Quelque faible qu’ait été Louis XV, jamais les parlemens n’auraient obtenu son consentement pour la convocation des états-généraux. Je sais, à cet égard, une anecdote que m’ont racontée deux officiers intimes attachés à la maison de ce prince. C’était à l’époque où les remontrances des parlemens, et le refus d’enregistrer des impôts, donnaient de l’inquiétude sur la situation des finances.
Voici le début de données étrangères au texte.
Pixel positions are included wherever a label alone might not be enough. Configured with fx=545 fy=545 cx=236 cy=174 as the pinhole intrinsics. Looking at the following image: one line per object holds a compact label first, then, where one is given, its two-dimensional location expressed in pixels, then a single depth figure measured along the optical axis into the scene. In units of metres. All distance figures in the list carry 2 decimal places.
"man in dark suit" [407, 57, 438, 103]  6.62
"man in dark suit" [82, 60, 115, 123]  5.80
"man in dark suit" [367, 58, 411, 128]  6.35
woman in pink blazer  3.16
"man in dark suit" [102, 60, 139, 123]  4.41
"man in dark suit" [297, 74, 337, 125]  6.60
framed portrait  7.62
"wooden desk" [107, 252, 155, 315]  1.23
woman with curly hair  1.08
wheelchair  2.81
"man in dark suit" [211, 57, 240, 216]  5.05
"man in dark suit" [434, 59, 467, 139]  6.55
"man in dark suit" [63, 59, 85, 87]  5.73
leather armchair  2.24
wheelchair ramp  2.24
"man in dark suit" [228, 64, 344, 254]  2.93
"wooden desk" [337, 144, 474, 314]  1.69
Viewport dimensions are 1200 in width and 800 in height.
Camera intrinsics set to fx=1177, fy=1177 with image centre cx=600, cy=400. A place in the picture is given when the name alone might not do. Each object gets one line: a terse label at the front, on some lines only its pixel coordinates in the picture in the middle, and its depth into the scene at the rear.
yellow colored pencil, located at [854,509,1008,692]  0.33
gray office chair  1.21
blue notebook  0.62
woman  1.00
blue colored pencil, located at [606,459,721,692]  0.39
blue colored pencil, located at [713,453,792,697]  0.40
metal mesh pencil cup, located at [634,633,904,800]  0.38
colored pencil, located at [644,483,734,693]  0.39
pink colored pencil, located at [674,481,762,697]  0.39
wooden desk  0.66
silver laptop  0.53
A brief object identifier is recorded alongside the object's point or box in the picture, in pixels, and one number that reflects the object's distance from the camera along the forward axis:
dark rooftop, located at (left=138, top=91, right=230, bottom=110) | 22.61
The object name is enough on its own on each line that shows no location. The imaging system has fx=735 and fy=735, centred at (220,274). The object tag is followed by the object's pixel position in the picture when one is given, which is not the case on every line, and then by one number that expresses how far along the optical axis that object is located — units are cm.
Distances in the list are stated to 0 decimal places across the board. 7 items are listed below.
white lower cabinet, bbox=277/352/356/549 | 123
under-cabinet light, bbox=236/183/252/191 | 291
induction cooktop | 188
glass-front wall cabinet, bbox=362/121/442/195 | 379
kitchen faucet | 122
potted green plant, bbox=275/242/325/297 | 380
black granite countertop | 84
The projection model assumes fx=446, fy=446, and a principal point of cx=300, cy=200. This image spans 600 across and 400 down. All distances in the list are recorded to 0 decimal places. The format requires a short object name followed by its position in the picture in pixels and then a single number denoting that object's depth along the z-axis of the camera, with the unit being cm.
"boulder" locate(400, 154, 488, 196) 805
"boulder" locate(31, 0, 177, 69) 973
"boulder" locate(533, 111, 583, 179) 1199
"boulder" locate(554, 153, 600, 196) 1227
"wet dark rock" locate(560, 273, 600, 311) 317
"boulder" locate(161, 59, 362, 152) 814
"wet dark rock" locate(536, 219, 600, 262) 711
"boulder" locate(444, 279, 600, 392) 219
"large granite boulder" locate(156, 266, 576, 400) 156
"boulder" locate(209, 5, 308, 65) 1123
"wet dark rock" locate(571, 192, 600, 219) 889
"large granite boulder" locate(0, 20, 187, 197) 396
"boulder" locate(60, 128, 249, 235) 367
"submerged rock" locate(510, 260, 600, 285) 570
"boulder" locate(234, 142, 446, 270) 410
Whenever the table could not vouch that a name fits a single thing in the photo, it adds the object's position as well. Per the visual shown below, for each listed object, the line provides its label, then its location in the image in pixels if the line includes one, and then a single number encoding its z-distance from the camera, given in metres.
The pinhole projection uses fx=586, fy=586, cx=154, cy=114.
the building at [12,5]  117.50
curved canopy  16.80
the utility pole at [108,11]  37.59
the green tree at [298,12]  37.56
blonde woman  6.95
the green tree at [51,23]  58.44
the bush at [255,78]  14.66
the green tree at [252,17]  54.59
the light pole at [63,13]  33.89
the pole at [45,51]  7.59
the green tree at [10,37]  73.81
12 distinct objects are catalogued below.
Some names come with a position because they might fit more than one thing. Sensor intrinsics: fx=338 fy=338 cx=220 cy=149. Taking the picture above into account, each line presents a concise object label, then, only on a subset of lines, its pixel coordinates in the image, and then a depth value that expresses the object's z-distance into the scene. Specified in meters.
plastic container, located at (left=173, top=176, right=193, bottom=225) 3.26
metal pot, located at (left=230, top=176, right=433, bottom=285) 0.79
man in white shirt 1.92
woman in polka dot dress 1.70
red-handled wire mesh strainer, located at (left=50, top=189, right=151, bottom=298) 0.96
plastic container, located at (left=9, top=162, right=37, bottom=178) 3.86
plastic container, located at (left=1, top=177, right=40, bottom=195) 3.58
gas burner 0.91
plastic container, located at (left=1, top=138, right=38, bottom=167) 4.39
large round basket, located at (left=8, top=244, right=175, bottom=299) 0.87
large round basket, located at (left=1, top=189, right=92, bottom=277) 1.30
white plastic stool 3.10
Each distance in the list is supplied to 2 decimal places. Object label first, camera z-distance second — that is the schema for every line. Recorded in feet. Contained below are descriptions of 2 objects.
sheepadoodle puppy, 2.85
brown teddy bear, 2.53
On en causait un soir au coucher de Louis XV : « Vous verrez, Sire, dit un homme de la cour très-rapproché du roi par sa charge, que tout ceci amènera la nécessité d’assembler les états-généraux. » Le roi sortant à l’instant même du calme habituel de son caractère, et saisissant le courtisan par le bras, lui dit avec vivacité : « Ne répétez jamais ces paroles : je ne suis pas sanguinaire, mais si j’avais un frère et qu’il fût capable d’ouvrir un tel avis, je le sacrifierais dans les vingt-quatre heures à la durée de la monarchie, et à la tranquillité du royaume[1]. »

  1. Un entretien rapporté par madame du Hausset, lettre (F), confirme l’anecdote qu’on vient de lire, en montrant de quel ressentiment Louis XV était animé contre les parlemens.